The prefrontal cortex (PFC) is known to play an essential role in epileptic activity. Intracerebral microinjection of carbachol into the medial PFC of rats induced a high amplitude spiking representative of seizures, which is accompanied by an atypical form of seizures [56][57]. The PFC cholinergic projections can boost the γ rhythms local networks and regulate the early activity within PFC–hippocampal circuits [58]. As previously suggested, limbic thalamic nuclei amplified seizures from the temporal hippocampal formation to the PFC [59][60], whereas it remains unknown how the cholinergic projection of PFC–hippocampal circuits interact with seizure modulation.

The inferior colliculus is the initiation site for acoustically evoked seizures (or audiogenic seizures, AGS). Previously, studies demonstrated that an intracellular microinjection of intermediate doses of nAChRs antagonists decreased the threshold current of seizure initiation, while higher doses of the nAChRs antagonists caused spontaneous seizures [40]. Additionally, a study indicated that microinjections of carbachol into the IC elicited myoclonic seizures, and microinjections of the gallamine into the IC induced AGS susceptibility [61]. Nevertheless, the correlation between cholinergic circuit in the IC and epilepsy is still unclear.

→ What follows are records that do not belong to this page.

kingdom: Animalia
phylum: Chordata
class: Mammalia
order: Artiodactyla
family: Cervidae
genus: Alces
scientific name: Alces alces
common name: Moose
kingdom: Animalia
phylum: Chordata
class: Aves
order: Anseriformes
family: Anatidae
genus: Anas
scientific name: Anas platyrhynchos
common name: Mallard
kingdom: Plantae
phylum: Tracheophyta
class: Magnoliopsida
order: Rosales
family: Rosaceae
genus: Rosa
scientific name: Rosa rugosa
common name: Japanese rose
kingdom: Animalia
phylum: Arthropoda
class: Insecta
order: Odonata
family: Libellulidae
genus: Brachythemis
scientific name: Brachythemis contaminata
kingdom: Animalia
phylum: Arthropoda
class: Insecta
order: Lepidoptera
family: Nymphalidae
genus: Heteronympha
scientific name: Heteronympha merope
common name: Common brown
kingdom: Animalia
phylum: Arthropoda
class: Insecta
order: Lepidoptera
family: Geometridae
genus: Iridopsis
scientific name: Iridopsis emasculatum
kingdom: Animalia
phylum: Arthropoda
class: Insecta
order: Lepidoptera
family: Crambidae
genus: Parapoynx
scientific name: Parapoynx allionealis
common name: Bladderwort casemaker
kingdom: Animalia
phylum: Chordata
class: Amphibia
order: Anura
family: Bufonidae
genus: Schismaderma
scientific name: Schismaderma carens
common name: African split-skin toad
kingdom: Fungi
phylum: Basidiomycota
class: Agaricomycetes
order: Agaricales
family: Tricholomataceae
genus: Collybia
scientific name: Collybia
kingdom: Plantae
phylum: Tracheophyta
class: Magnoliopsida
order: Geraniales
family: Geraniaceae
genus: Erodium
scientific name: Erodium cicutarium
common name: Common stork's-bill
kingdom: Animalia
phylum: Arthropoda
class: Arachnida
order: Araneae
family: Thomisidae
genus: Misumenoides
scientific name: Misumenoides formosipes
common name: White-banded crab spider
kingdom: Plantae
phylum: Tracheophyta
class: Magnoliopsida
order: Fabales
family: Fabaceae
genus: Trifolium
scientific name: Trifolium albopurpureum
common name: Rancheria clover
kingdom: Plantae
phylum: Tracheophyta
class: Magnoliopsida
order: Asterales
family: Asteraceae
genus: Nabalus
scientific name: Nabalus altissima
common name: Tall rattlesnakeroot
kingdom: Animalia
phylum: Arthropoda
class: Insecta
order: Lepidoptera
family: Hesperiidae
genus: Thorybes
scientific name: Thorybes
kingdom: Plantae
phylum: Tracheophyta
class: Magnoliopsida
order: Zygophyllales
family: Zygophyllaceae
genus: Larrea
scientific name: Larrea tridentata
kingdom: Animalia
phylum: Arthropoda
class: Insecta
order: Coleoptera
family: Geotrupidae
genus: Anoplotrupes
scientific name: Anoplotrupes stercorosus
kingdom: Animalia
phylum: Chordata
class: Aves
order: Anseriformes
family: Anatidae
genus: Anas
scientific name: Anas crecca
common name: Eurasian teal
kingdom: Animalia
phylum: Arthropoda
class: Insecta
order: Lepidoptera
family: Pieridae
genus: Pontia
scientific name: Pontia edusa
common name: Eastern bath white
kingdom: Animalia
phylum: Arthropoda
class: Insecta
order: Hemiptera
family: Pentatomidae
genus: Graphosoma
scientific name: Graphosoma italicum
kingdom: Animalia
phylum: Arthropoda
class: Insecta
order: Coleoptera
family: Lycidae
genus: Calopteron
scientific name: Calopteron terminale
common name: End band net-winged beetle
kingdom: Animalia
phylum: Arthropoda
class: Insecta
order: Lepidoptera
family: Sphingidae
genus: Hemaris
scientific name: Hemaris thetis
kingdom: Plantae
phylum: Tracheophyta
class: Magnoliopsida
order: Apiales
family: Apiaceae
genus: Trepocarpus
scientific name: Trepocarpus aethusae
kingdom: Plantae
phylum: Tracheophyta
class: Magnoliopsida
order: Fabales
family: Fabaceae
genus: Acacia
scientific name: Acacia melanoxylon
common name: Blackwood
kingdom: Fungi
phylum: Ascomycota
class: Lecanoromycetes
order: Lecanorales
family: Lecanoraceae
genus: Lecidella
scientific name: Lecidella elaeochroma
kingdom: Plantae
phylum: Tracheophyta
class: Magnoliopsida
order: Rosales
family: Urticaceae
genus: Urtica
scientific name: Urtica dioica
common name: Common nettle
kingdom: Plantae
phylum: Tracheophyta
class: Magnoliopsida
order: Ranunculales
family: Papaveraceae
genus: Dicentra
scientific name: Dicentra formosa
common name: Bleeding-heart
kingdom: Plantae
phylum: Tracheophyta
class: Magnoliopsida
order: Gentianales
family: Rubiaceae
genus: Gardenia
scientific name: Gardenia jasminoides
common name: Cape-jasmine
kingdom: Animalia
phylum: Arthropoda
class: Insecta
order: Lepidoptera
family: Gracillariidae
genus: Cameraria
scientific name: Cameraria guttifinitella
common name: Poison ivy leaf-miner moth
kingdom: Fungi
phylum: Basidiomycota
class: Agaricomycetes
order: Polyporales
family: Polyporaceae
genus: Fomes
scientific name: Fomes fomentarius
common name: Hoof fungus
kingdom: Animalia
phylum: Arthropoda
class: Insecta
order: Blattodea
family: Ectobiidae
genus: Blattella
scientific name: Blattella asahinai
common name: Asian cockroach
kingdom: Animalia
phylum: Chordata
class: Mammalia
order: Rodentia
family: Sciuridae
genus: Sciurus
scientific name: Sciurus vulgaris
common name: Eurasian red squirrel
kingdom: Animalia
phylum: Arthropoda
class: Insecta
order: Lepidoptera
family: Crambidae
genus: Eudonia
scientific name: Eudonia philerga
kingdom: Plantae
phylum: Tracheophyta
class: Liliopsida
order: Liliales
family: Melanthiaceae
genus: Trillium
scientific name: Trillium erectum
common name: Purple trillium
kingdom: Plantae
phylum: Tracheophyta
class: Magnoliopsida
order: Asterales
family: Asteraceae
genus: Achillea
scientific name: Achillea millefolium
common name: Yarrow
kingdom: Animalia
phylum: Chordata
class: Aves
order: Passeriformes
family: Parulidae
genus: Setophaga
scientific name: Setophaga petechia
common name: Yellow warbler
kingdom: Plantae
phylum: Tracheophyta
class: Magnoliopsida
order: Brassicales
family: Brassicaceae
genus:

Likewise, the giant cholinergic interneurons of the striatum regulate several aspects of basal ganglia function, which mainly affects motor function. Relative to other brain areas, the striatum contains higher levels of ACh, as well as both mAChRs and nAChRs that mediate its presynaptic and postsynaptic effects [62]. However, the relationship between cholinergic neurons of the striatum and seizure is still largely unknown.